Tue Apr 5 04:11:04 EDT 2016

> Yes, my question is why it's useful to have a single Interval as a
> *distinct* type, separate from the interval set type, which supports a
> sharply limited number of set-like operations (such as the union of two
> overlapping intervals but NOT two non-overlapping ones). This doesn't
> appear to be the case in sympy based on your examples.
The main reason for this was to check begin / end values, and return the
EMPTY_INTERVAL singleton for empty intervals. If we want to support zero
length intervals with begin==end value, then there is no need to use
EMPTY_INTERVAL. But there is still need to check begin <= end.

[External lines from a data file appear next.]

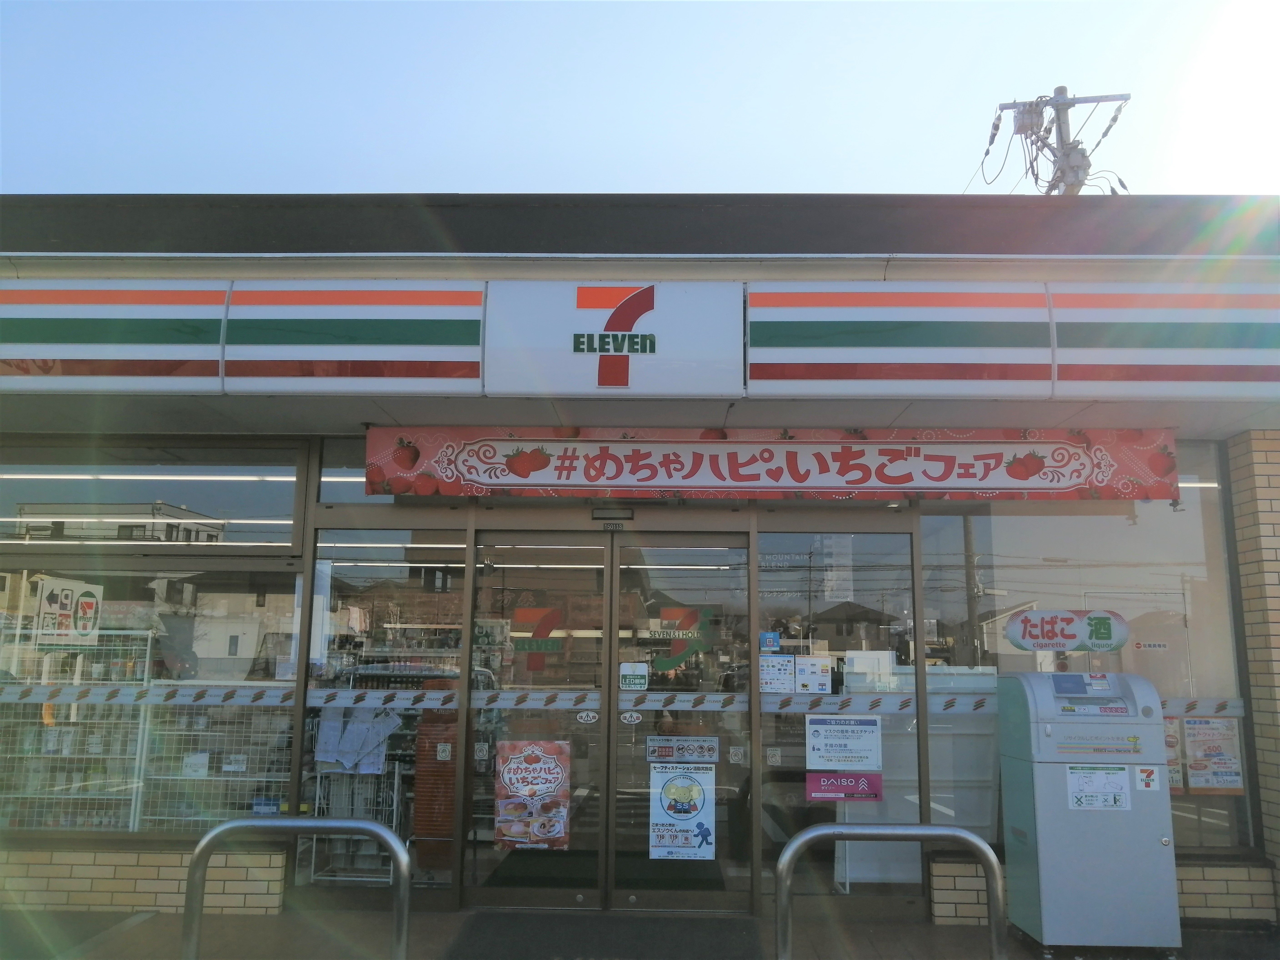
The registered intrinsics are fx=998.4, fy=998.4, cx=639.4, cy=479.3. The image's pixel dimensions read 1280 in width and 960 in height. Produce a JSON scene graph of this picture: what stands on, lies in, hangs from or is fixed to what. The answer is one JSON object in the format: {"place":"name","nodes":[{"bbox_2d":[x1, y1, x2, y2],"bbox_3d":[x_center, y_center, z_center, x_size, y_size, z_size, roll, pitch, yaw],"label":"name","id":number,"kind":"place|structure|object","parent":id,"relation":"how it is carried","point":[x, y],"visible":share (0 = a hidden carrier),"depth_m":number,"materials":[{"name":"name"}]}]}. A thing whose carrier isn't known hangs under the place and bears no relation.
{"place":"outdoors","nodes":[
{"label":"outdoors","id":0,"kind":"place"},
{"bbox_2d":[0,0,1279,197],"label":"sky","id":1,"kind":"structure","parent":0,"point":[732,189],"materials":[{"name":"blue"}]},
{"bbox_2d":[0,904,1279,959],"label":"pavement","id":2,"kind":"structure","parent":0,"point":[155,921],"materials":[{"name":"grey concrete"}]},
{"bbox_2d":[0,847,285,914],"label":"brick wall","id":3,"kind":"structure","parent":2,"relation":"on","point":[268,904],"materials":[{"name":"beige brick"}]},
{"bbox_2d":[182,818,411,959],"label":"metal barrier","id":4,"kind":"object","parent":2,"relation":"on","point":[213,834],"visible":1,"depth_m":3.54,"materials":[{"name":"silver metal"}]},
{"bbox_2d":[995,669,1182,955],"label":"recycling machine","id":5,"kind":"object","parent":2,"relation":"on","point":[1042,837],"visible":0.98,"depth_m":4.81,"materials":[{"name":"metal"}]},
{"bbox_2d":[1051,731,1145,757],"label":"sticker","id":6,"kind":"object","parent":5,"relation":"attached to","point":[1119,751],"visible":0.98,"depth_m":4.94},
{"bbox_2d":[1065,763,1132,810],"bbox_3d":[2.265,1.527,4.928,0.368,0.220,0.059,0,-10,1],"label":"notice","id":7,"kind":"object","parent":5,"relation":"attached to","point":[1074,794],"visible":0.99,"depth_m":4.93,"materials":[{"name":"white paper"}]},
{"bbox_2d":[1134,765,1159,790],"bbox_3d":[2.550,1.512,5.023,0.113,0.126,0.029,0,-10,1],"label":"sticker","id":8,"kind":"object","parent":5,"relation":"attached to","point":[1148,781],"visible":0.99,"depth_m":5.02,"materials":[{"name":"white"}]},
{"bbox_2d":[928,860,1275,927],"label":"brick wall","id":9,"kind":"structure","parent":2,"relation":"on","point":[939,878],"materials":[{"name":"beige brick"}]},
{"bbox_2d":[0,200,1279,947],"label":"store building","id":10,"kind":"structure","parent":0,"point":[738,267],"depth_m":5.54,"materials":[{"name":"clear glass"}]},
{"bbox_2d":[0,622,157,829],"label":"wire rack","id":11,"kind":"object","parent":10,"relation":"in","point":[80,657],"visible":0.65,"depth_m":6.65,"materials":[{"name":"white metal"}]},
{"bbox_2d":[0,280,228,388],"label":"sign panel","id":12,"kind":"object","parent":10,"relation":"attached to","point":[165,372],"visible":0.96,"depth_m":5.13,"materials":[{"name":"white plastic"}]},
{"bbox_2d":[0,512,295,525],"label":"fluorescent light","id":13,"kind":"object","parent":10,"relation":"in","point":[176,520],"visible":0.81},
{"bbox_2d":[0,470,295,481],"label":"fluorescent light","id":14,"kind":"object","parent":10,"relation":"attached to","point":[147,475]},
{"bbox_2d":[0,559,303,834],"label":"shop window","id":15,"kind":"structure","parent":10,"relation":"in","point":[51,654],"depth_m":5.62,"materials":[{"name":"clear glass"}]},
{"bbox_2d":[33,577,104,646],"bbox_3d":[-3.285,0.769,5.741,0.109,0.389,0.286,-3,-10,18],"label":"sign","id":16,"kind":"object","parent":15,"relation":"attached to","point":[88,603],"visible":0.99,"depth_m":5.73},
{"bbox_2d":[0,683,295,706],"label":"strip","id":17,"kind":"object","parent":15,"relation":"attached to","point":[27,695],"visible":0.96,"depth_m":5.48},
{"bbox_2d":[0,438,307,549],"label":"upper window","id":18,"kind":"structure","parent":10,"relation":"in","point":[210,506],"depth_m":6.02,"materials":[{"name":"glass"}]},
{"bbox_2d":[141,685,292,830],"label":"wire rack","id":19,"kind":"object","parent":10,"relation":"in","point":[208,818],"visible":0.54,"depth_m":6.41,"materials":[{"name":"white metal"}]},
{"bbox_2d":[306,757,405,885],"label":"wire rack","id":20,"kind":"object","parent":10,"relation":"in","point":[396,781],"visible":0.54,"depth_m":6.30,"materials":[{"name":"white metal"}]},
{"bbox_2d":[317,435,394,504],"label":"transom window","id":21,"kind":"structure","parent":10,"relation":"in","point":[337,455],"depth_m":5.90,"materials":[{"name":"clear glass"}]},
{"bbox_2d":[295,524,469,904],"bbox_3d":[-1.388,1.235,5.529,1.033,2.164,0.107,0,-10,1],"label":"window","id":22,"kind":"structure","parent":10,"relation":"in","point":[398,568],"depth_m":5.55,"materials":[{"name":"clear glass"}]},
{"bbox_2d":[313,707,400,774],"bbox_3d":[-1.647,1.513,5.798,0.518,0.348,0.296,0,-10,1],"label":"paper","id":23,"kind":"object","parent":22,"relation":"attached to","point":[351,732],"visible":0.83,"depth_m":5.76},
{"bbox_2d":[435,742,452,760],"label":"sticker","id":24,"kind":"object","parent":22,"relation":"attached to","point":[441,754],"visible":0.99,"depth_m":5.38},
{"bbox_2d":[413,680,457,867],"bbox_3d":[-1.162,1.744,5.982,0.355,1.059,0.399,0,-10,1],"label":"stack","id":25,"kind":"object","parent":10,"relation":"in","point":[425,727],"visible":0.59,"depth_m":5.84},
{"bbox_2d":[462,521,614,909],"bbox_3d":[-0.580,1.329,5.493,0.996,2.055,0.155,0,-10,1],"label":"glass door","id":26,"kind":"structure","parent":10,"relation":"in","point":[510,894],"depth_m":5.49,"materials":[{"name":"clear glass"}]},
{"bbox_2d":[494,740,572,850],"bbox_3d":[-0.583,1.718,5.416,0.503,0.573,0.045,0,-10,1],"label":"poster","id":27,"kind":"object","parent":26,"relation":"attached to","point":[531,756],"visible":0.99,"depth_m":5.41,"materials":[{"name":"paper"}]},
{"bbox_2d":[510,605,564,667],"bbox_3d":[-0.587,0.904,5.709,0.374,0.375,0.016,0,-10,1],"label":"decal","id":28,"kind":"object","parent":26,"relation":"attached to","point":[523,611],"visible":0.97,"depth_m":5.70,"materials":[{"name":"red plastic"}]},
{"bbox_2d":[575,709,598,723],"bbox_3d":[-0.296,1.317,5.535,0.129,0.081,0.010,0,-10,1],"label":"sticker","id":29,"kind":"object","parent":26,"relation":"attached to","point":[584,716],"visible":0.98,"depth_m":5.54,"materials":[{"name":"white"}]},
{"bbox_2d":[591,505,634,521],"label":"door sensor","id":30,"kind":"object","parent":10,"relation":"attached to","point":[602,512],"visible":0.97,"depth_m":5.77,"materials":[{"name":"black plastic"}]},
{"bbox_2d":[487,279,742,396],"bbox_3d":[-0.135,-0.765,5.365,1.450,0.618,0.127,0,-10,1],"label":"sign","id":31,"kind":"object","parent":10,"relation":"attached to","point":[581,326],"visible":0.98,"depth_m":5.33,"materials":[{"name":"white plastic"}]},
{"bbox_2d":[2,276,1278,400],"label":"store sign","id":32,"kind":"object","parent":10,"relation":"attached to","point":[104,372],"visible":0.98,"depth_m":5.07,"materials":[{"name":"white plastic"}]},
{"bbox_2d":[607,528,753,913],"bbox_3d":[0.234,1.371,5.521,0.996,2.036,0.162,0,-10,1],"label":"glass door","id":33,"kind":"structure","parent":10,"relation":"in","point":[711,894],"depth_m":5.51,"materials":[{"name":"glass"}]},
{"bbox_2d":[618,710,643,724],"bbox_3d":[-0.050,1.330,5.562,0.129,0.083,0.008,0,-10,1],"label":"sticker","id":34,"kind":"object","parent":33,"relation":"attached to","point":[629,719],"visible":0.97,"depth_m":5.56,"materials":[{"name":"white"}]},
{"bbox_2d":[618,662,649,690],"bbox_3d":[-0.033,1.103,5.568,0.191,0.152,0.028,0,-10,1],"label":"sticker","id":35,"kind":"object","parent":33,"relation":"attached to","point":[637,681],"visible":0.99,"depth_m":5.57,"materials":[{"name":"white"}]},
{"bbox_2d":[649,605,713,672],"bbox_3d":[0.226,0.910,5.698,0.446,0.386,0.016,0,-10,1],"label":"decal","id":36,"kind":"object","parent":33,"relation":"attached to","point":[661,665],"visible":0.98,"depth_m":5.69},
{"bbox_2d":[648,760,716,859],"bbox_3d":[0.238,1.834,5.541,0.415,0.516,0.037,0,-10,1],"label":"poster","id":37,"kind":"object","parent":33,"relation":"attached to","point":[658,775],"visible":0.98,"depth_m":5.54,"materials":[{"name":"paper"}]},
{"bbox_2d":[646,735,720,762],"bbox_3d":[0.242,1.510,5.556,0.497,0.138,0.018,0,-10,1],"label":"sticker","id":38,"kind":"object","parent":33,"relation":"attached to","point":[661,754],"visible":0.98,"depth_m":5.56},
{"bbox_2d":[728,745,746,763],"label":"sticker","id":39,"kind":"object","parent":33,"relation":"attached to","point":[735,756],"visible":0.98,"depth_m":5.36,"materials":[{"name":"white"}]},
{"bbox_2d":[355,426,1182,500],"bbox_3d":[0.747,-0.096,5.659,4.936,0.420,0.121,0,-10,1],"label":"banner","id":40,"kind":"object","parent":10,"relation":"attached to","point":[1024,474],"visible":0.98,"depth_m":5.62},
{"bbox_2d":[755,520,922,911],"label":"glass panel","id":41,"kind":"structure","parent":10,"relation":"in","point":[910,579],"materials":[{"name":"clear glass"}]},
{"bbox_2d":[759,630,779,651],"bbox_3d":[0.723,0.902,5.553,0.123,0.110,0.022,0,-10,1],"label":"sticker","id":42,"kind":"object","parent":41,"relation":"attached to","point":[769,641],"visible":0.98,"depth_m":5.55,"materials":[{"name":"blue"}]},
{"bbox_2d":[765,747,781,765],"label":"sticker","id":43,"kind":"object","parent":41,"relation":"attached to","point":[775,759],"visible":0.98,"depth_m":5.42,"materials":[{"name":"white"}]},
{"bbox_2d":[759,654,794,691],"bbox_3d":[0.742,1.083,5.467,0.236,0.206,0.027,0,-10,1],"label":"notice","id":44,"kind":"object","parent":41,"relation":"attached to","point":[777,673],"visible":0.97,"depth_m":5.47,"materials":[{"name":"white paper"}]},
{"bbox_2d":[793,655,832,692],"bbox_3d":[0.951,1.086,5.489,0.230,0.205,0.042,0,-10,1],"label":"notice","id":45,"kind":"object","parent":41,"relation":"attached to","point":[822,676],"visible":0.98,"depth_m":5.49,"materials":[{"name":"white paper"}]},
{"bbox_2d":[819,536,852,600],"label":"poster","id":46,"kind":"object","parent":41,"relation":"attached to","point":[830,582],"visible":0.97,"depth_m":5.72,"materials":[{"name":"white paper"}]},
{"bbox_2d":[806,712,881,770],"bbox_3d":[1.111,1.443,5.443,0.464,0.306,0.050,0,-10,1],"label":"notice","id":47,"kind":"object","parent":41,"relation":"attached to","point":[822,748],"visible":0.98,"depth_m":5.44,"materials":[{"name":"white paper"}]},
{"bbox_2d":[805,770,883,801],"bbox_3d":[1.105,1.656,5.383,0.512,0.163,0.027,0,-10,1],"label":"sign","id":48,"kind":"object","parent":41,"relation":"attached to","point":[809,783],"visible":0.99,"depth_m":5.38,"materials":[{"name":"pink plastic"}]},
{"bbox_2d":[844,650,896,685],"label":"paper notice","id":49,"kind":"object","parent":41,"relation":"attached to","point":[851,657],"visible":0.82,"depth_m":5.50,"materials":[{"name":"white paper"}]},
{"bbox_2d":[916,446,1250,857],"bbox_3d":[2.476,0.868,5.637,1.810,2.381,0.141,0,-10,1],"label":"shop window","id":50,"kind":"structure","parent":10,"relation":"in","point":[1193,552],"depth_m":5.63,"materials":[{"name":"glass"}]},
{"bbox_2d":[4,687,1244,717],"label":"strip","id":51,"kind":"object","parent":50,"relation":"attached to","point":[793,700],"visible":0.89,"depth_m":5.50,"materials":[{"name":"white plastic"}]},
{"bbox_2d":[1006,609,1131,650],"bbox_3d":[2.414,0.849,5.612,0.799,0.235,0.021,0,-10,1],"label":"window sign","id":52,"kind":"object","parent":50,"relation":"attached to","point":[1029,619],"visible":0.99,"depth_m":5.61,"materials":[{"name":"plastic"}]},
{"bbox_2d":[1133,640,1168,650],"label":"sticker","id":53,"kind":"object","parent":50,"relation":"attached to","point":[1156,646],"visible":0.98,"depth_m":5.63,"materials":[{"name":"white"}]},
{"bbox_2d":[1162,714,1185,791],"bbox_3d":[2.900,1.527,5.573,0.318,0.428,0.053,0,-10,1],"label":"poster","id":54,"kind":"object","parent":50,"relation":"attached to","point":[1175,775],"visible":0.3,"depth_m":5.55,"materials":[{"name":"paper"}]},
{"bbox_2d":[1181,715,1244,792],"bbox_3d":[3.080,1.477,5.373,0.348,0.403,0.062,0,-10,1],"label":"poster","id":55,"kind":"object","parent":50,"relation":"attached to","point":[1201,751],"visible":0.94,"depth_m":5.36,"materials":[{"name":"paper"}]},
{"bbox_2d":[1227,432,1279,912],"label":"brick pillar","id":56,"kind":"structure","parent":0,"point":[1276,533],"depth_m":5.37,"materials":[{"name":"brick"}]},
{"label":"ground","id":57,"kind":"structure","parent":0},
{"bbox_2d":[444,914,767,959],"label":"doormat","id":58,"kind":"object","parent":57,"relation":"on","point":[486,926],"visible":0.99,"depth_m":4.88,"materials":[{"name":"carpet"}]},
{"bbox_2d":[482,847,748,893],"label":"floor mat","id":59,"kind":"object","parent":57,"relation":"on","point":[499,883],"visible":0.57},
{"bbox_2d":[776,823,1004,959],"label":"metal barrier","id":60,"kind":"object","parent":57,"relation":"on","point":[928,826],"visible":1,"depth_m":3.59,"materials":[{"name":"silver metal"}]},
{"bbox_2d":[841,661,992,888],"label":"white panel","id":61,"kind":"object","parent":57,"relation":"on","point":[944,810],"visible":0.56,"depth_m":5.87,"materials":[{"name":"white"}]},
{"bbox_2d":[986,87,1129,195],"bbox_3d":[6.625,-0.920,15.306,2.154,10.947,2.043,0,-10,1],"label":"utility pole","id":62,"kind":"object","parent":57,"relation":"on","point":[1058,119],"visible":0.32,"depth_m":15.96,"materials":[{"name":"grey concrete"}]}
]}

But maybe
you are right: if we suppose that nobody will try to use an interval
where end < begin then we can use plain tuples. But then the user *must*
make sure not to use invalid intervals. Both solution have pros and
cons. Right now, I prefer to find the problem as soon as possible (e.g.
in the Interval constructor), but you can try to convince me.
> Having an interval as a distinct type may be useful (to iterate over the
> intervals of a set, for example), but his design blurs the line between
> intervals and sets (by supporting some set operations) without
> eliminating it as sympy seems to do.
It is blurred by design. There is an interpretation where an interval
between [0..4] equals to a set of intervals ([0..2],[2..4]). Actually,
you can ask: "is an element within the interval?" The same question can
be asked for an Interval set. So the same type of value can be
"contained" within an interval and also witin an interval set. In the
current implementation, if you try to create a set with these two
intervals [0..2] and [2..4], then they are unified into a single element
on purpose: to make sure that there is only a single official
representation of it. E.g. ([0..2],[2..4]) is not a valid set, only
([0..4]) is.

By definition, a set is given with its elements, e.g. for any possible
item, you can tell if it is part of the set or not. So if
([0..2],[2..4]) and ([0..4]) have exactly the same elements (by the
given definition), then they are not just equal: they are the same set.
The same reasoning is used in math when they say: there cannot be
multiple empty sets. There exists a single empty set. It happens that we
can only represent a finite number of elements in any set on a computer.
I wanted to have a well defined single way to represent any given set.

I can also see your point. From another point a view, a set and a set of
sets is not the same type. However, I do not share this view, because if
we start thinking this way, then operations like the one below does not
make sense:

[0..4]) - (1..2] == [0..1] | [2..4]

If you make a strinct distinction between intervals and interval sets,
then the above equation does not make sense, because you cannot remove
an element from a set that is not an "element" of it. The above equation
makes sense only if the "intervalset" is a general representation of
possible values, and the "interval" type is a special representation of
(the same) possible values. It is clear when you ask the question: "is 3
in the interval?" and you can also ask "is 3 in the interval set?" - so
the value of the same type can be contained in the interval and also in
the interval set. Maybe the naming is bad, and it should be named
"Intervals" instead of IntervalSet?